Tomorrow is a very important day for me. I’m going to Highfields Science Specialist School in Wolverhampton to oversee a tower building exercise with a group of 14-year-olds.

These students are among the first in the UK to sign up for the new Construction and Built Environment Diploma which begins in September.

You may think that if these teenagers have already opted for construction, I’ll be preaching to the converted. But I want them to have a really good experience so that they tell their friends and siblings about how interesting and how much fun construction is.

This has to be our aim for the whole of the first year this new diploma is running. Construction, in being one of the first five diplomas to be rolled out, has been handed an advantage. We have a small window of opportunity to demonstrate to students, their parents and their teachers that the construction diploma is a worthwhile qualification and that our industry is a great place to build a career.

For the first time in this country, students will have an opportunity to be challenged academically and gain vocational and industry experience. This is our chance to change the perception that construction is only for the less academically gifted and attract a wide range of talent to the industry.

If we don’t get this right, and if employers don’t get involved, students’ experience will not be as rich as it could be and fewer will sign up next year. We will have created a doom loop.

Lovell is not getting involved for purely altruistic reasons. Corporate social responsibility is important to us, but the diploma provides direct business benefits too. For larger companies like us, it’s about meeting young people, getting to know them and inviting them to apply for training programmes, therefore cutting recruitment and marketing costs. I see the students who gain a foundation level diploma feeding into our apprenticeships and those with advanced level diplomas becoming management trainees or being sponsored through university so we can recruit them upon graduation.
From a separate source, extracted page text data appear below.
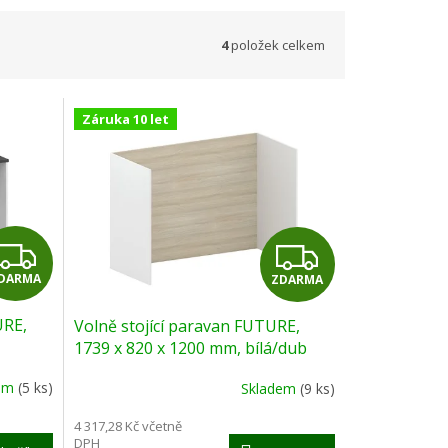
4
položek celkem
Záruka 10 let
Z
Z
DARMA
ZDARMA
D
D
URE,
Volně stojící paravan FUTURE,
A
A
1739 x 820 x 1200 mm, bílá/dub
přírodní
R
R
dem
(5 ks)
Skladem
(9 ks)
M
M
4 317,28 Kč včetně
DPH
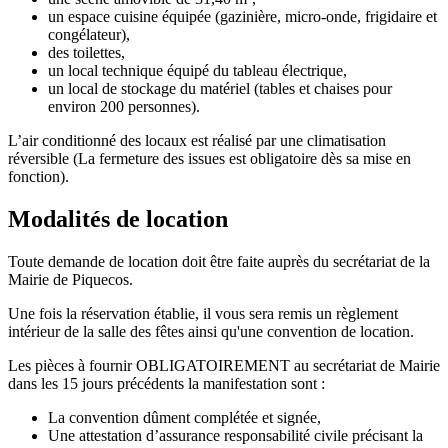
un espace cuisine équipée (gazinière, micro-onde, frigidaire et
congélateur),
des toilettes,
un local technique équipé du tableau électrique,
un local de stockage du matériel (tables et chaises pour
environ 200 personnes).
L’air conditionné des locaux est réalisé par une climatisation
réversible (La fermeture des issues est obligatoire dès sa mise en
fonction).
Modalités de location
Toute demande de location doit être faite auprès du secrétariat de la
Mairie de Piquecos.
Une fois la réservation établie, il vous sera remis un règlement
intérieur de la salle des fêtes ainsi qu'une convention de location.
Les pièces à fournir OBLIGATOIREMENT au secrétariat de Mairie
dans les 15 jours précédents la manifestation sont :
La convention dûment complétée et signée,
Une attestation d’assurance responsabilité civile précisant la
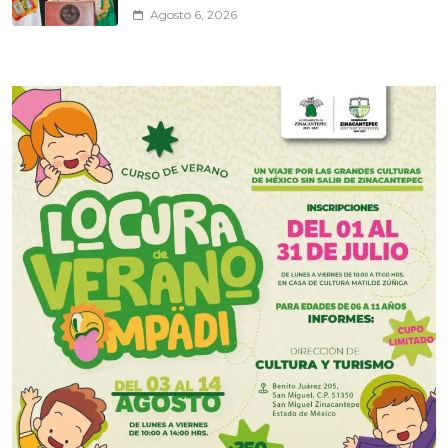
Agosto 6, 2026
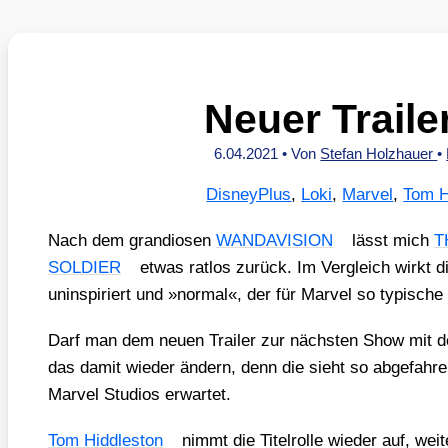
Neuer Traile
6.04.2021
• Von
Stefan Holzhauer
•
DisneyPlus
,
Loki
,
Marvel
,
Tom H
Nach dem gran­dio­sen
WANDAVISION
lässt mich
T
SOLDIER
etwas rat­los zurück. Im Ver­gleich wirkt d
unin­spi­riert und »nor­mal«, der für Mar­vel so typi­sc
Darf man dem neu­en Trai­ler zur nächs­ten Show mit 
das damit wie­der ändern, denn die sieht so abge­fah­r
Mar­vel Stu­di­os erwar­tet.
Tom Hidd­le­s­ton
nimmt die Titel­rol­le wie­der auf, wei­t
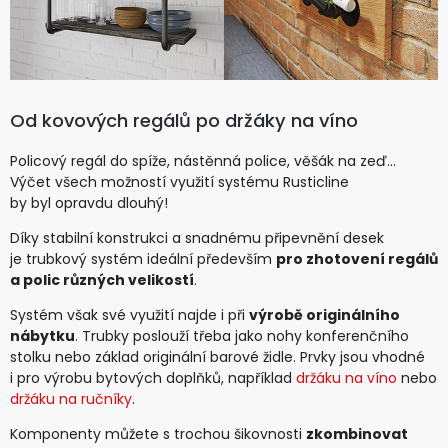
Od kovových regálů po držáky na víno
Policový regál do spíže, nástěnná police, věšák na zeď…
Výčet všech možností využití systému Rusticline
by byl opravdu dlouhý!
Díky stabilní konstrukci a snadnému připevnění desek
je trubkový systém ideální především
pro zhotovení regálů
a polic různých velikostí
.
Systém však své využití najde i při
výrobě originálního
nábytku
. Trubky poslouží třeba jako nohy konferenčního
stolku nebo základ originální barové židle. Prvky jsou vhodné
i pro výrobu bytových doplňků, například
držáku na víno
nebo
držáku na ručníky
.
Komponenty můžete s trochou šikovnosti
zkombinovat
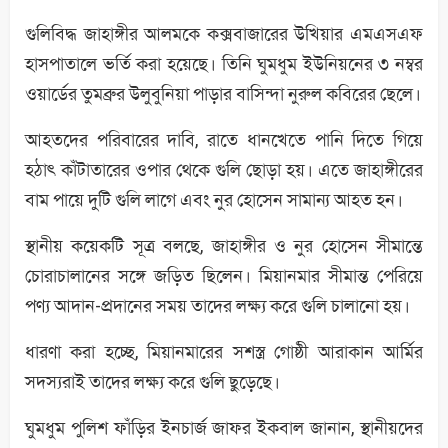
গুলিবিদ্ধ জাহাঙ্গীর আলমকে কক্সবাজারের উখিয়ার এমএসএফ
হাসপাতালে ভর্তি করা হয়েছে। তিনি ঘুমধুম ইউনিয়নের ৩ নম্বর
ওয়ার্ডের তুমব্রুর উলুবুনিয়া পাড়ার বাসিন্দা নুরুল কবিরের ছেলে।
আহতদের পরিবারের দাবি, রাতে ধানখেতে পানি দিতে গিয়ে
হঠাৎ কাঁটাতারের ওপার থেকে গুলি ছোড়া হয়। এতে জাহাঙ্গীরের
বাম পায়ে দুটি গুলি লাগে এবং নুর হোসেন সামান্য আহত হন।
স্থানীয় কয়েকটি সূত্র বলছে, জাহাঙ্গীর ও নুর হোসেন সীমান্তে
চোরাচালানের সঙ্গে জড়িত ছিলেন। মিয়ানমার সীমান্ত পেরিয়ে
পণ্য আদান-প্রদানের সময় তাদের লক্ষ্য করে গুলি চালানো হয়।
ধারণা করা হচ্ছে, মিয়ানমারের সশস্ত্র গোষ্ঠী আরাকান আর্মির
সদস্যরাই তাদের লক্ষ্য করে গুলি ছুড়েছে।
ঘুমধুম পুলিশ ফাঁড়ির ইনচার্জ জাফর ইকবাল জানান, স্থানীয়দের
At each of these entry points, participation in the diploma will help us find tomorrow’s talented employees.

The diploma will also be good for the staff who get involved because it will develop confidence, public speaking skills and the ability to communicate effectively. They might be going in to talk about their roles, delivering insight on topics such as sustainability or modern methods of construction, or taking students to see projects.

The diploma allows companies to choose the level at which they engage with the qualification. If your firm is smaller, then just link up with one school near your office or a particular project. It could have a direct impact on your business in terms of recruitment or marketing.

Even sole traders can get involved. If all you can do is go into a school once and talk about what it’s like being self-employed in the construction industry, that will be a valuable contribution.

There is plenty of support. ConstructionSkills is assembling a library of resources, such as activity plans, which employers will be able to draw on. And every local Education Business Partnership (EBP) will be able to advise on what you can do.

If you do get involved, there will be benefits to your company’s brand and reputation. You will build a perception that your firm plays a role in the local community, that you are committed to developing people and are an employer of choice. This is an opportunity to build an advantage over the companies that do not get involved.

We all complain about the lack of skills, and the dearth of good candidates. We have to work harder and harder to attract our share of talent. At the same time, wage inflation driven by the skills shortage has a direct effect on the bottom line. There is no sign that these issues will resolve themselves in the foreseeable future.

The diploma has the potential to fundamentally change the image of construction, and draw a new generation of employees to our industry. We must seize this opportunity. If we don’t, you can be assured that the other sectors will, and construction will fall still further behind. Either way, we will reap what we sow.